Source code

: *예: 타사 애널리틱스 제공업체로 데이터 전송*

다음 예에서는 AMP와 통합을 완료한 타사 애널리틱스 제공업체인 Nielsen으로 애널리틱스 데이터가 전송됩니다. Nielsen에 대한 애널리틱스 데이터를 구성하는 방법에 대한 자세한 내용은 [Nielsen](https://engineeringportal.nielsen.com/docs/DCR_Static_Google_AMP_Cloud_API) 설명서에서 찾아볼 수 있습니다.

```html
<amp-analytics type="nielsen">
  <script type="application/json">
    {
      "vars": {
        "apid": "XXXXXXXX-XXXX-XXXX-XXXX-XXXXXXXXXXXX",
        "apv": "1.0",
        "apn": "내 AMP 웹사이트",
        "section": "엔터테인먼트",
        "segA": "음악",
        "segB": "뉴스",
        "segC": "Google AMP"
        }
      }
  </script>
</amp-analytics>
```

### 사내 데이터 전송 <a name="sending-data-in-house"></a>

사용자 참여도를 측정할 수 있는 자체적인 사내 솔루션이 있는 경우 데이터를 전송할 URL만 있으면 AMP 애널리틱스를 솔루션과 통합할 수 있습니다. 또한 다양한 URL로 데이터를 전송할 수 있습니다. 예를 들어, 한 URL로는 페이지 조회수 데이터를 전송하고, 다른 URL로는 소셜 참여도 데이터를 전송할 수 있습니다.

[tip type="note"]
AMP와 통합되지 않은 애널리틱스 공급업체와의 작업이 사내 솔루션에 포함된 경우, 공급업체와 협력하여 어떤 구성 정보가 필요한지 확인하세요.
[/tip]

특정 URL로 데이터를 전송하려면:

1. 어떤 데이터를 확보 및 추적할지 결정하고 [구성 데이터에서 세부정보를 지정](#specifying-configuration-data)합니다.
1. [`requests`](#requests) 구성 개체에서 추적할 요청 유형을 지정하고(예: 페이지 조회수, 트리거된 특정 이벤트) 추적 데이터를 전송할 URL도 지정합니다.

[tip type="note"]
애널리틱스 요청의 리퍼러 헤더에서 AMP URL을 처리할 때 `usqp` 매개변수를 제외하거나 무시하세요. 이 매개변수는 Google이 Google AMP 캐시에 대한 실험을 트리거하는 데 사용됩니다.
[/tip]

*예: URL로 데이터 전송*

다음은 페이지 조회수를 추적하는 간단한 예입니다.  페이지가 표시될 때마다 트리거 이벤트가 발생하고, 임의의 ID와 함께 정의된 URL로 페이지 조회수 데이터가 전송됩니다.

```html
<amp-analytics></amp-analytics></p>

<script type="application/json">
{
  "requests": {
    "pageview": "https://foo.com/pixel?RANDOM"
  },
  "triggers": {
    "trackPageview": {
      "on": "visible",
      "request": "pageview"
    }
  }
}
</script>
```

_____

→ **Requirement**
Each line of the material above needs repeating verbatim.

→ **Result below**
Source code

: *예: 타사 애널리틱스 제공업체로 데이터 전송*

다음 예에서는 AMP와 통합을 완료한 타사 애널리틱스 제공업체인 Nielsen으로 애널리틱스 데이터가 전송됩니다. Nielsen에 대한 애널리틱스 데이터를 구성하는 방법에 대한 자세한 내용은 [Nielsen](https://engineeringportal.nielsen.com/docs/DCR_Static_Google_AMP_Cloud_API) 설명서에서 찾아볼 수 있습니다.

```html
<amp-analytics type="nielsen">
  <script type="application/json">
    {
      "vars": {
        "apid": "XXXXXXXX-XXXX-XXXX-XXXX-XXXXXXXXXXXX",
        "apv": "1.0",
        "apn": "내 AMP 웹사이트",
        "section": "엔터테인먼트",
        "segA": "음악",
        "segB": "뉴스",
        "segC": "Google AMP"
        }
      }
  </script>
</amp-analytics>
```

### 사내 데이터 전송 <a name="sending-data-in-house"></a>

사용자 참여도를 측정할 수 있는 자체적인 사내 솔루션이 있는 경우 데이터를 전송할 URL만 있으면 AMP 애널리틱스를 솔루션과 통합할 수 있습니다. 또한 다양한 URL로 데이터를 전송할 수 있습니다. 예를 들어, 한 URL로는 페이지 조회수 데이터를 전송하고, 다른 URL로는 소셜 참여도 데이터를 전송할 수 있습니다.

[tip type="note"]
AMP와 통합되지 않은 애널리틱스 공급업체와의 작업이 사내 솔루션에 포함된 경우, 공급업체와 협력하여 어떤 구성 정보가 필요한지 확인하세요.
[/tip]

특정 URL로 데이터를 전송하려면:

1. 어떤 데이터를 확보 및 추적할지 결정하고 [구성 데이터에서 세부정보를 지정](#specifying-configuration-data)합니다.
1. [`requests`](#requests) 구성 개체에서 추적할 요청 유형을 지정하고(예: 페이지 조회수, 트리거된 특정 이벤트) 추적 데이터를 전송할 URL도 지정합니다.

[tip type="note"]
애널리틱스 요청의 리퍼러 헤더에서 AMP URL을 처리할 때 `usqp` 매개변수를 제외하거나 무시하세요. 이 매개변수는 Google이 Google AMP 캐시에 대한 실험을 트리거하는 데 사용됩니다.
[/tip]

*예: URL로 데이터 전송*

다음은 페이지 조회수를 추적하는 간단한 예입니다.  페이지가 표시될 때마다 트리거 이벤트가 발생하고, 임의의 ID와 함께 정의된 URL로 페이지 조회수 데이터가 전송됩니다.

```html
<amp-analytics></amp-analytics></p>

<script type="application/json">
{
  "requests": {
    "pageview": "https://foo.com/pixel?RANDOM"
  },
  "triggers": {
    "trackPageview": {
      "on": "visible",
      "request": "pageview"
    }
  }
}
</script>
```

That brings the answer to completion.